TRY IT:
Return the listing below in full, with every line exactly as it is.

DATA IN THIS EXERCISE:
*** Begin section ***

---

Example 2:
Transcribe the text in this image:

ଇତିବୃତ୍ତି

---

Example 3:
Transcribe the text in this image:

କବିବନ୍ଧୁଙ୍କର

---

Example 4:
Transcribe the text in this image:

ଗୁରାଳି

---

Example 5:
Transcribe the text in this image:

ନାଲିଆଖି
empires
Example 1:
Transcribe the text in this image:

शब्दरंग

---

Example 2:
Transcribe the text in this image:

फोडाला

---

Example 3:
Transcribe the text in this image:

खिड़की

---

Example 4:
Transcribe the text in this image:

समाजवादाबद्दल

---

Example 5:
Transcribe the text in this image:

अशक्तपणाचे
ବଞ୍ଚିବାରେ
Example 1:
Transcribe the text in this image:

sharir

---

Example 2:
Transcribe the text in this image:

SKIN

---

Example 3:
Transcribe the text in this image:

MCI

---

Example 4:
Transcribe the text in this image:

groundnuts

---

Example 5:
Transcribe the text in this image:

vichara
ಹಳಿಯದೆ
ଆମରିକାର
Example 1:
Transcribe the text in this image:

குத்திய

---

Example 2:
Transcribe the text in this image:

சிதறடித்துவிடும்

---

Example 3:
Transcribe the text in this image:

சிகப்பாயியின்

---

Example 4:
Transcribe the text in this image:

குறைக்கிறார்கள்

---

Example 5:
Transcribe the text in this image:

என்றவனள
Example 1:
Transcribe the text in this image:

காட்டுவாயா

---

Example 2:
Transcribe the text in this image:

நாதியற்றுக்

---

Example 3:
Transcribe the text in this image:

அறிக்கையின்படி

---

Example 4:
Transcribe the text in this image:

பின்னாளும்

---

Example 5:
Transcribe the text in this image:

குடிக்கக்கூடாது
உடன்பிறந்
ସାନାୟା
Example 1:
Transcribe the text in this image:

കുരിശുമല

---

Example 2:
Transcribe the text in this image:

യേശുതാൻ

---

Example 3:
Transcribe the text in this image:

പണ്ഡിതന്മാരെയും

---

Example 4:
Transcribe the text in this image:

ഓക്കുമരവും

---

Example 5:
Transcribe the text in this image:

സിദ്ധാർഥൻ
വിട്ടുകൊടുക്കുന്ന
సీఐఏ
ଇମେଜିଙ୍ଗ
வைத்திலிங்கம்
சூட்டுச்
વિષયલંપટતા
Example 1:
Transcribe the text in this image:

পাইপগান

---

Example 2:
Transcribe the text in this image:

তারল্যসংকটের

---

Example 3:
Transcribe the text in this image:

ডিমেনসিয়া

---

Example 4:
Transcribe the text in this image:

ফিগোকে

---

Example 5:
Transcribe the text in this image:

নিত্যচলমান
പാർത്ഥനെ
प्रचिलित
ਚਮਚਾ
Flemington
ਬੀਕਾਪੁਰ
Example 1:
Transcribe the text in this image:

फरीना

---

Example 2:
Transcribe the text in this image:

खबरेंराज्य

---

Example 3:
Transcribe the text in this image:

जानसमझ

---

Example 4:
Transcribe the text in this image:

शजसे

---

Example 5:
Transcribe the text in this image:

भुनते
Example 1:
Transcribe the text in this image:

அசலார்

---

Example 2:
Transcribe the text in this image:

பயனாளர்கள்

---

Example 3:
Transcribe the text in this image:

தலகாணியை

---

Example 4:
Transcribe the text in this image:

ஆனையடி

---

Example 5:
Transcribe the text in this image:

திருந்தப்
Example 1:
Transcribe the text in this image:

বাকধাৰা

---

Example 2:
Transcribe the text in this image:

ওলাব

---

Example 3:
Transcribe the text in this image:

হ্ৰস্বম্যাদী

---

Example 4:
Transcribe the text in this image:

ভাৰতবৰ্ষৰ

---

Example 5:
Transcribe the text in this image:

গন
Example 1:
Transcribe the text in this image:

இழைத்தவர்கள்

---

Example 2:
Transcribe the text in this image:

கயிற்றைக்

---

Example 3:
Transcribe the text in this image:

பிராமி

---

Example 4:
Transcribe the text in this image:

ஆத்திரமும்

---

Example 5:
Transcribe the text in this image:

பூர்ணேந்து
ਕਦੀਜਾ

*** End section ***

WRITTEN RESPONSE:
---

Example 2:
Transcribe the text in this image:

ଇତିବୃତ୍ତି

---

Example 3:
Transcribe the text in this image:

କବିବନ୍ଧୁଙ୍କର

---

Example 4:
Transcribe the text in this image:

ଗୁରାଳି

---

Example 5:
Transcribe the text in this image:

ନାଲିଆଖି
empires
Example 1:
Transcribe the text in this image:

शब्दरंग

---

Example 2:
Transcribe the text in this image:

फोडाला

---

Example 3:
Transcribe the text in this image:

खिड़की

---

Example 4:
Transcribe the text in this image:

समाजवादाबद्दल

---

Example 5:
Transcribe the text in this image:

अशक्तपणाचे
ବଞ୍ଚିବାରେ
Example 1:
Transcribe the text in this image:

sharir

---

Example 2:
Transcribe the text in this image:

SKIN

---

Example 3:
Transcribe the text in this image:

MCI

---

Example 4:
Transcribe the text in this image:

groundnuts

---

Example 5:
Transcribe the text in this image:

vichara
ಹಳಿಯದೆ
ଆମରିକାର
Example 1:
Transcribe the text in this image:

குத்திய

---

Example 2:
Transcribe the text in this image:

சிதறடித்துவிடும்

---

Example 3:
Transcribe the text in this image:

சிகப்பாயியின்

---

Example 4:
Transcribe the text in this image:

குறைக்கிறார்கள்

---

Example 5:
Transcribe the text in this image:

என்றவனள
Example 1:
Transcribe the text in this image:

காட்டுவாயா

---

Example 2:
Transcribe the text in this image:

நாதியற்றுக்

---

Example 3:
Transcribe the text in this image:

அறிக்கையின்படி

---

Example 4:
Transcribe the text in this image:

பின்னாளும்

---

Example 5:
Transcribe the text in this image:

குடிக்கக்கூடாது
உடன்பிறந்
ସାନାୟା
Example 1:
Transcribe the text in this image:

കുരിശുമല

---

Example 2:
Transcribe the text in this image:

യേശുതാൻ

---

Example 3:
Transcribe the text in this image:

പണ്ഡിതന്മാരെയും

---

Example 4:
Transcribe the text in this image:

ഓക്കുമരവും

---

Example 5:
Transcribe the text in this image:

സിദ്ധാർഥൻ
വിട്ടുകൊടുക്കുന്ന
సీఐఏ
ଇମେଜିଙ୍ଗ
வைத்திலிங்கம்
சூட்டுச்
વિષયલંપટતા
Example 1:
Transcribe the text in this image:

পাইপগান

---

Example 2:
Transcribe the text in this image:

তারল্যসংকটের

---

Example 3:
Transcribe the text in this image:

ডিমেনসিয়া

---

Example 4:
Transcribe the text in this image:

ফিগোকে

---

Example 5:
Transcribe the text in this image:

নিত্যচলমান
പാർത്ഥനെ
प्रचिलित
ਚਮਚਾ
Flemington
ਬੀਕਾਪੁਰ
Example 1:
Transcribe the text in this image:

फरीना

---

Example 2:
Transcribe the text in this image:

खबरेंराज्य

---

Example 3:
Transcribe the text in this image:

जानसमझ

---

Example 4:
Transcribe the text in this image:

शजसे

---

Example 5:
Transcribe the text in this image:

भुनते
Example 1:
Transcribe the text in this image:

அசலார்

---

Example 2:
Transcribe the text in this image:

பயனாளர்கள்

---

Example 3:
Transcribe the text in this image:

தலகாணியை

---

Example 4:
Transcribe the text in this image:

ஆனையடி

---

Example 5:
Transcribe the text in this image:

திருந்தப்
Example 1:
Transcribe the text in this image:

বাকধাৰা

---

Example 2:
Transcribe the text in this image:

ওলাব

---

Example 3:
Transcribe the text in this image:

হ্ৰস্বম্যাদী

---

Example 4:
Transcribe the text in this image:

ভাৰতবৰ্ষৰ

---

Example 5:
Transcribe the text in this image:

গন
Example 1:
Transcribe the text in this image:

இழைத்தவர்கள்

---

Example 2:
Transcribe the text in this image:

கயிற்றைக்

---

Example 3:
Transcribe the text in this image:

பிராமி

---

Example 4:
Transcribe the text in this image:

ஆத்திரமும்

---

Example 5:
Transcribe the text in this image:

பூர்ணேந்து
ਕਦੀਜਾ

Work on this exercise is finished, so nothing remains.